Preclinical Research

  • The groundwork for human applications began with animal studies, particularly in rabbits, where human recombinant EGF (hEGF) was shown to accelerate epithelial wound healing in various corneal wound models 1
  • These early experimental studies demonstrated that hEGF at concentrations of 10-500 μg/ml administered four times daily could accelerate corneal epithelial healing by up to 45% compared to controls 1
  • The research established that EGF plays a crucial role in corneal epithelial migration and proliferation during wound healing 2

Mechanism of Action

  • EGF functions by binding to the EGF receptor (EGFR), a tyrosine kinase receptor that becomes activated during corneal epithelial wound repair 3
  • EGFR activation is a necessary component of the wound healing process, as inhibition of the EGFR signaling cascade significantly slows migration rates 3
  • EGF promotes endothelial wound healing predominantly through cell migration, with some limited acceleration of DNA synthesis 4

Transition to Human Applications

  • Following successful animal studies in the early 1990s, EGF began to be investigated in human corneal applications
  • Early human studies focused on evaluating the effects of human EGF on endothelial wound healing of human corneas in organ culture models 4
  • These studies demonstrated that hEGF significantly increased wound closure rates and resulted in higher endothelial cell densities compared to controls 4

Clinical Applications and Evidence

Clinical Trials

  • By the early 1990s, EGF had transitioned from experimental models to human clinical applications for corneal wound healing
  • Several clinical trials were conducted throughout the 1990s and early 2000s with varying results
  • Early clinical studies included dose-ranging trials of topical EGF cream, which showed significant improvement in healing at 12 weeks with higher doses compared to placebo 5

Formulations and Administration

  • Various formulations have been developed, including:
    • Topical EGF cream at different concentrations
    • Recombinant human EGF (rhEGF) gel
    • Intralesional injections of rhEGF
    • Topical spray treatment with 0.005% rhEGF 5

Current Status and Considerations

Efficacy Evidence

  • Despite widespread use in some countries, the evidence for EGF in corneal wound healing remains mixed
  • Only three moderate to high-scoring RCTs have been identified, with conflicting results 5
  • No clear outcomes in terms of healing or area reduction have been consistently demonstrated across studies 5

Clinical Applications

  • EGF continues to be studied as part of the growth factor family that influences corneal epithelial wound healing, alongside KGF, HGF, IGF, insulin, and TGF-beta 6
  • The concept of "alarmins" and inter-receptor cross-talk in response to wounding has advanced our understanding of how EGF and related factors contribute to the healing process 6

While EGF showed promising results in early experimental and clinical studies beginning in the early 1990s, the current evidence does not strongly support its routine use for corneal wound healing without further research to establish optimal dosing regimens and consistent efficacy outcomes.
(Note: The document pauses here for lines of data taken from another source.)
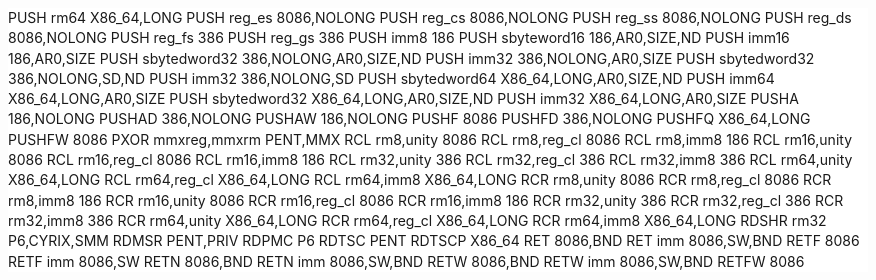 PUSH             rm64                     X86_64,LONG
PUSH             reg_es                   8086,NOLONG
PUSH             reg_cs                   8086,NOLONG
PUSH             reg_ss                   8086,NOLONG
PUSH             reg_ds                   8086,NOLONG
PUSH             reg_fs                   386
PUSH             reg_gs                   386
PUSH             imm8                     186
PUSH             sbyteword16              186,AR0,SIZE,ND
PUSH             imm16                    186,AR0,SIZE
PUSH             sbytedword32             386,NOLONG,AR0,SIZE,ND
PUSH             imm32                    386,NOLONG,AR0,SIZE
PUSH             sbytedword32             386,NOLONG,SD,ND
PUSH             imm32                    386,NOLONG,SD
PUSH             sbytedword64             X86_64,LONG,AR0,SIZE,ND
PUSH             imm64                    X86_64,LONG,AR0,SIZE
PUSH             sbytedword32             X86_64,LONG,AR0,SIZE,ND
PUSH             imm32                    X86_64,LONG,AR0,SIZE
PUSHA                                     186,NOLONG
PUSHAD                                    386,NOLONG
PUSHAW                                    186,NOLONG
PUSHF                                     8086
PUSHFD                                    386,NOLONG
PUSHFQ                                    X86_64,LONG
PUSHFW                                    8086
PXOR             mmxreg,mmxrm             PENT,MMX
RCL              rm8,unity                8086
RCL              rm8,reg_cl               8086
RCL              rm8,imm8                 186
RCL              rm16,unity               8086
RCL              rm16,reg_cl              8086
RCL              rm16,imm8                186
RCL              rm32,unity               386
RCL              rm32,reg_cl              386
RCL              rm32,imm8                386
RCL              rm64,unity               X86_64,LONG
RCL              rm64,reg_cl              X86_64,LONG
RCL              rm64,imm8                X86_64,LONG
RCR              rm8,unity                8086
RCR              rm8,reg_cl               8086
RCR              rm8,imm8                 186
RCR              rm16,unity               8086
RCR              rm16,reg_cl              8086
RCR              rm16,imm8                186
RCR              rm32,unity               386
RCR              rm32,reg_cl              386
RCR              rm32,imm8                386
RCR              rm64,unity               X86_64,LONG
RCR              rm64,reg_cl              X86_64,LONG
RCR              rm64,imm8                X86_64,LONG
RDSHR            rm32                     P6,CYRIX,SMM
RDMSR                                     PENT,PRIV
RDPMC                                     P6
RDTSC                                     PENT
RDTSCP                                    X86_64
RET                                       8086,BND
RET              imm                      8086,SW,BND
RETF                                      8086
RETF             imm                      8086,SW
RETN                                      8086,BND
RETN             imm                      8086,SW,BND
RETW                                      8086,BND
RETW             imm                      8086,SW,BND
RETFW                                     8086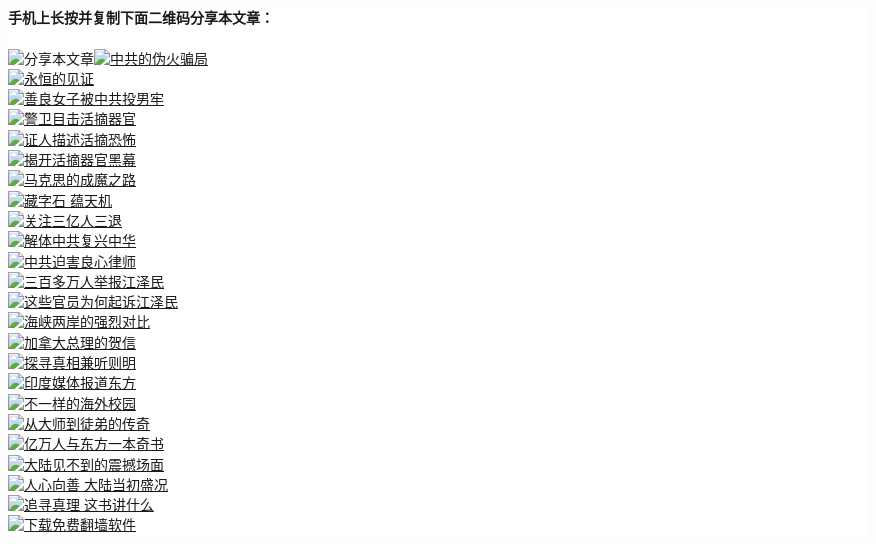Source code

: <strong>手机上长按并复制下面二维码分享本文章：</strong><br><br><img src="https://chart.apis.google.com/chart?cht=qr&chs=240x240&choe=UTF-8&chld=M|2&chl=https://github.com/19920513/djy/blob/master/gb/23/11/17/n14118402.md%231" title="分享本文章"></td><td VALIGN=TOP><a href="https://github.com/19920513/djy/blob/master/gb/16/1/21/n4622075.md?dfh#1" target="_blank"><img src="https://raw.githubusercontent.com/19920513/djy/master/gb/300/wei-f1.jpg" title="中共的伪火骗局"  alt="中共的伪火骗局"></a><br><a href="https://github.com/19920513/www/blob/master/README.md?dfh#9" target="_blank"><img src="https://raw.githubusercontent.com/19920513/djy/master/gb/300/yong-h.jpg" title="永恒的见证"  alt="永恒的见证"></a><br><a href="https://github.com/19920513/djy/blob/master/gb/13/9/29/n3974789.md?dfh#1" target="_blank"><img src="https://raw.githubusercontent.com/19920513/djy/master/gb/300/shang-lnz.jpg" title="善良女子被中共投男牢"  alt="善良女子被中共投男牢"></a><br><a href="https://github.com/19920513/djy/blob/master/gb/16/3/16/n4663449.md?dfh#1" target="_blank"><img src="https://raw.githubusercontent.com/19920513/djy/master/gb/300/huo-z3.jpg" title="警卫目击活摘器官"  alt="警卫目击活摘器官"></a><br><a href="https://github.com/19920513/djy/blob/master/gb/16/8/7/n8177641.md?dfh#1" target="_blank"><img src="https://raw.githubusercontent.com/19920513/djy/master/gb/300/huo-z4.jpg" title="证人描述活摘恐怖"  alt="证人描述活摘恐怖"></a><br><a href="https://github.com/19920513/djy/blob/master/gb/10/4/19/n2881569.md?dfh#1" target="_blank"><img src="https://raw.githubusercontent.com/19920513/djy/master/gb/300/huo-z1.jpg" title="揭开活摘器官黑幕"  alt="揭开活摘器官黑幕"></a><br><a href="https://github.com/19920513/djy/blob/master/gb/10/11/7/n3077476.md?dfh#1" target="_blank"><img src="https://raw.githubusercontent.com/19920513/djy/master/gb/300/ma-ks.jpg" title="马克思的成魔之路"  alt="马克思的成魔之路"></a><br><a href="https://github.com/19920513/djy/blob/master/gb/14/6/9/n4173977.md?dfh#1" target="_blank"><img src="https://raw.githubusercontent.com/19920513/djy/master/gb/300/chang-zs.jpg" title="藏字石 蕴天机"  alt="藏字石 蕴天机"></a><br><a href="https://github.com/19920513/djy/blob/master/gb/18/5/10/n10381511.md?dfh#1" target="_blank"><img src="https://raw.githubusercontent.com/19920513/djy/master/gb/300/st1.jpg" title="关注三亿人三退"  alt="关注三亿人三退"></a><br><a href="https://github.com/19920513/djy/blob/master/gb/18/3/21/n10237682.md?dfh#1" target="_blank"><img src="https://raw.githubusercontent.com/19920513/djy/master/gb/300/jie-t.jpg" title="解体中共复兴中华"  alt="解体中共复兴中华"></a><br><a href="https://github.com/19920513/djy/blob/master/gb/9/2/9/n2422991.md?dfh#1" target="_blank"><img src="https://raw.githubusercontent.com/19920513/djy/master/gb/300/gao-zs.jpg" title="中共迫害良心律师"  alt="中共迫害良心律师"></a><br><a href="https://github.com/19920513/djy/blob/master/gb/18/12/9/n10900044.md?dfh#1" target="_blank"><img src="https://raw.githubusercontent.com/19920513/djy/master/gb/300/sj1.jpg" title="三百多万人举报江泽民"  alt="三百多万人举报江泽民"></a><br><a href="https://github.com/19920513/djy/blob/master/gb/18/8/28/n10672014.md?dfh#1" target="_blank"><img src="https://raw.githubusercontent.com/19920513/djy/master/gb/300/sj2.jpg" title="这些官员为何起诉江泽民"  alt="这些官员为何起诉江泽民"></a><br><a href="https://github.com/19920513/djy/blob/master/gb/8/12/18/n2367165.md?dfh#1" target="_blank"><img src="https://raw.githubusercontent.com/19920513/djy/master/gb/300/liangan.jpg" title="海峡两岸的强烈对比"  alt="海峡两岸的强烈对比"></a><br><a href="https://github.com/19920513/djy/blob/master/gb/15/12/10/n4593139.md?dfh#1" target="_blank"><img src="https://raw.githubusercontent.com/19920513/djy/master/gb/300/jia-ndzl.jpg" title="加拿大总理的贺信"  alt="加拿大总理的贺信"></a><br><a href="https://github.com/19920513/djy/blob/master/gb/11/6/17/n3289382.md?dfh#1" target="_blank"><img src="https://raw.githubusercontent.com/19920513/djy/master/gb/300/xiao-wd.jpg" title="探寻真相兼听则明"  alt="探寻真相兼听则明"></a><br><a href="https://github.com/19920513/djy/blob/master/gb/18/10/27/n10812623.md?dfh#1" target="_blank"><img src="https://raw.githubusercontent.com/19920513/djy/master/gb/300/yindu.jpg" title="印度媒体报道东方"  alt="印度媒体报道东方"></a><br><a href="https://github.com/19920513/djy/blob/master/gb/18/6/9/n10469652.md?dfh#1" target="_blank"><img src="https://raw.githubusercontent.com/19920513/djy/master/gb/300/xie-j.jpg" title="不一样的海外校园"  alt="不一样的海外校园"></a><br><a href="https://github.com/19920513/djy/blob/master/gb/7/4/5/n1669415.md?dfh#1" target="_blank"><img src="https://raw.githubusercontent.com/19920513/djy/master/gb/300/li-up.jpg" title="从大师到徒弟的传奇"  alt="从大师到徒弟的传奇"></a><br><a href="https://github.com/19920513/djy/blob/master/gb/17/5/26/n9191512.md?dfh#1" target="_blank"><img src="https://raw.githubusercontent.com/19920513/djy/master/gb/300/zfl2.jpg" title="亿万人与东方一本奇书"  alt="亿万人与东方一本奇书"></a><br><a href="https://github.com/19920513/djy/blob/master/gb/13/11/27/n4020290.md?dfh#1" target="_blank"><img src="https://raw.githubusercontent.com/19920513/djy/master/gb/300/zhen-h.jpg" title="大陆见不到的震撼场面"  alt="大陆见不到的震撼场面"></a><br><a href="https://github.com/19920513/djy/blob/master/gb/15/7/17/n4482910.md?dfh#1" target="_blank"><img src="https://raw.githubusercontent.com/19920513/djy/master/gb/300/dalu-sk.jpg" title="人心向善 大陆当初盛况"  alt="人心向善 大陆当初盛况"></a><br><a href="https://github.com/19920513/djy/blob/master/gb/19/1/5/n10955468.md?dfh#1" target="_blank"><img src="https://raw.githubusercontent.com/19920513/djy/master/gb/300/zfl1.jpg" title="追寻真理 这书讲什么"  alt="追寻真理 这书讲什么"></a><br><a href="https://github.com/19920513/www/blob/master/README.md?dfh#1" target="_blank"><img src="https://raw.githubusercontent.com/19920513/djy/master/gb/300/fq1.jpg" title="下载免费翻墙软件"  alt="下载免费翻墙软件"></a><br></td></tr></table>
Professional Medical Disclaimer

This information is intended for healthcare professionals. Any medical decision-making should rely on clinical judgment and independently verified information. The content provided herein does not replace professional discretion and should be considered supplementary to established clinical guidelines. Healthcare providers should verify all information against primary literature and current practice standards before application in patient care. Dr.Oracle assumes no liability for clinical decisions based on this content.